Indonesia: Joko Widodo should win the elections

Indonesia - Mount Bromo
Indonesia – Mount Bromo. Photo: Thomas Hirsch

In Indonesia, one of the most populous countries in the world with nearly 270 million people, incumbent President Joko Widodo is expected to win the presidential elections on Wednesday, April 17th.

Estimates give him about 55% of the vote, compared to 45% for his opponent Prabowo Subianto, a former military man supported by Islamist conservatives and compromised in the former dictatorial regime of Suharto (which led Indonesia from 1967 to 1998), of which he had married one of the daughters. He has been accused of numerous abuses and violations of fundamental human rights, particularly in East Timor after the invasion of the territory by the Indonesian army in 1975, as well as on the island of Papua.

Prabowo Subianto is already challenging the results, as he did in 2014 in the last presidential election, against the same opponent. This challenge had been rejected by the Constitutional Court.

Joko Widodo, nicknamed Jokowi, is considered moderate and is at the center of the political spectrum.
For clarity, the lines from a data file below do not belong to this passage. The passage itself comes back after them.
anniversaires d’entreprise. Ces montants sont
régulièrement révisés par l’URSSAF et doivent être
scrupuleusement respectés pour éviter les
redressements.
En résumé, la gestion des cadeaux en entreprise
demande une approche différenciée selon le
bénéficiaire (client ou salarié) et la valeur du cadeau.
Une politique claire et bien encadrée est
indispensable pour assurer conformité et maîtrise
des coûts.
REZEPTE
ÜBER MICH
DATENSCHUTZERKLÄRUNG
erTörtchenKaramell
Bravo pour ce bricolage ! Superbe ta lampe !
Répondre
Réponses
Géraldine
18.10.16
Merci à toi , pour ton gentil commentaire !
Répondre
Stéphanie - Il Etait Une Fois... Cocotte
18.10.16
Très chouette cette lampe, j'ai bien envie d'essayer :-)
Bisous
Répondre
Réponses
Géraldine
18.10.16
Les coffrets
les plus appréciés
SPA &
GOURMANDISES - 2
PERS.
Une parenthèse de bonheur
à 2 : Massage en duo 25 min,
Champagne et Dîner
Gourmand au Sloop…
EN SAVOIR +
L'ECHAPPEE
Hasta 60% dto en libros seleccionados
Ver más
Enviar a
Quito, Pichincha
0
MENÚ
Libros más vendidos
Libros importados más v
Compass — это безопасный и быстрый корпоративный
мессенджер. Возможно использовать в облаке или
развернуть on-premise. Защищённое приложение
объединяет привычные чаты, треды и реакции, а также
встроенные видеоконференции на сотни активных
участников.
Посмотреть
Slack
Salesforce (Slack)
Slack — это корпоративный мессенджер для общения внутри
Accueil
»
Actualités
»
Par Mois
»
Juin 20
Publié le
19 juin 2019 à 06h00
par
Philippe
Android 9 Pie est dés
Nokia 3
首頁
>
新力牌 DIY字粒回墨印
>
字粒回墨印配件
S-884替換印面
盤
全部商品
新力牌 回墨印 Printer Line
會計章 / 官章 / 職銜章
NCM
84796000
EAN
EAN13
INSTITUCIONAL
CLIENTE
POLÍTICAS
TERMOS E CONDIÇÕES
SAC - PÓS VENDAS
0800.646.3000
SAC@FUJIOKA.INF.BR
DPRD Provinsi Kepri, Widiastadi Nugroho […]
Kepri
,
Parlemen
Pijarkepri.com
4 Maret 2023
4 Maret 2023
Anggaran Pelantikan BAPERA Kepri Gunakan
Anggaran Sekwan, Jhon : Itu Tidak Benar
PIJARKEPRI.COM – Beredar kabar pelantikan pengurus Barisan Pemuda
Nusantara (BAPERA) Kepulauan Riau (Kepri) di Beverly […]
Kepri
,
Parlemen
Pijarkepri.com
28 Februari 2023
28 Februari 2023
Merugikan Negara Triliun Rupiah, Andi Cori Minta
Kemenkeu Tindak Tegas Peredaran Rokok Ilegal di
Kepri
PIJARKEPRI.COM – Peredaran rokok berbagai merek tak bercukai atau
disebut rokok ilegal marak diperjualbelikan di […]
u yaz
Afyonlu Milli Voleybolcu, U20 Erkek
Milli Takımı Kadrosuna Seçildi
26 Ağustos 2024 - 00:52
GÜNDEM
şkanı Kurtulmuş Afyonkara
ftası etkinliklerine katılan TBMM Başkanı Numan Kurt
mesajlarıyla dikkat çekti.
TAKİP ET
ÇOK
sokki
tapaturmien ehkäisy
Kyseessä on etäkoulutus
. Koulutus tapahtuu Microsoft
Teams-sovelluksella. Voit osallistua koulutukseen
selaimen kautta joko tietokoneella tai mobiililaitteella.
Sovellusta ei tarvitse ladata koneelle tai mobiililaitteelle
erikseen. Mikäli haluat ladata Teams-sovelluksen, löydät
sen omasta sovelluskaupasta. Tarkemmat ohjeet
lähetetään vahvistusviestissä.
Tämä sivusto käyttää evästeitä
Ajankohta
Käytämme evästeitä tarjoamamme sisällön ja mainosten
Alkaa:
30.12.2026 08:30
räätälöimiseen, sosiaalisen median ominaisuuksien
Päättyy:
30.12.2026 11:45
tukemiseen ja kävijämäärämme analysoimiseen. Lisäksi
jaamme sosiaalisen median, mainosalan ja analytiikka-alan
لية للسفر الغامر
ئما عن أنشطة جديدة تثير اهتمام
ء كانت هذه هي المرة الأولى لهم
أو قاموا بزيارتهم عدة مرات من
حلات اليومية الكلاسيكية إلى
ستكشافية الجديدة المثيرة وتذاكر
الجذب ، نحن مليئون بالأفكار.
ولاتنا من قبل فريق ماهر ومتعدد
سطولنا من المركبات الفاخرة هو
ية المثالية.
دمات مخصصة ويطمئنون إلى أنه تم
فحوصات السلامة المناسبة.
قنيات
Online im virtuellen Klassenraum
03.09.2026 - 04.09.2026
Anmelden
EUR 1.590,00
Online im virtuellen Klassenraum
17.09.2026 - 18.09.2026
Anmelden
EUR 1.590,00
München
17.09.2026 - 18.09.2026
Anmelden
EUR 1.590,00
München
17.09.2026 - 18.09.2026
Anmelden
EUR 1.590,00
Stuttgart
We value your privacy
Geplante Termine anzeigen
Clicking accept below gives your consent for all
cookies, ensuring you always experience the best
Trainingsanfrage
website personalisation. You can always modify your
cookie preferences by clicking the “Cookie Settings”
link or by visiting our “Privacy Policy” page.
He was reelected thanks to a rather favorable assessment of the development of the country and the infrastructures, in spite of many compromises with the conservatives to assure the direction of the country.

Elections have been an enormous logistical challenge in this archipelago of officially 16,000 islands (but it is estimated that there would be about 18,000 in total, the census of these islands is still ongoing), the largest in the world, and which stretches for thousands of kilometers.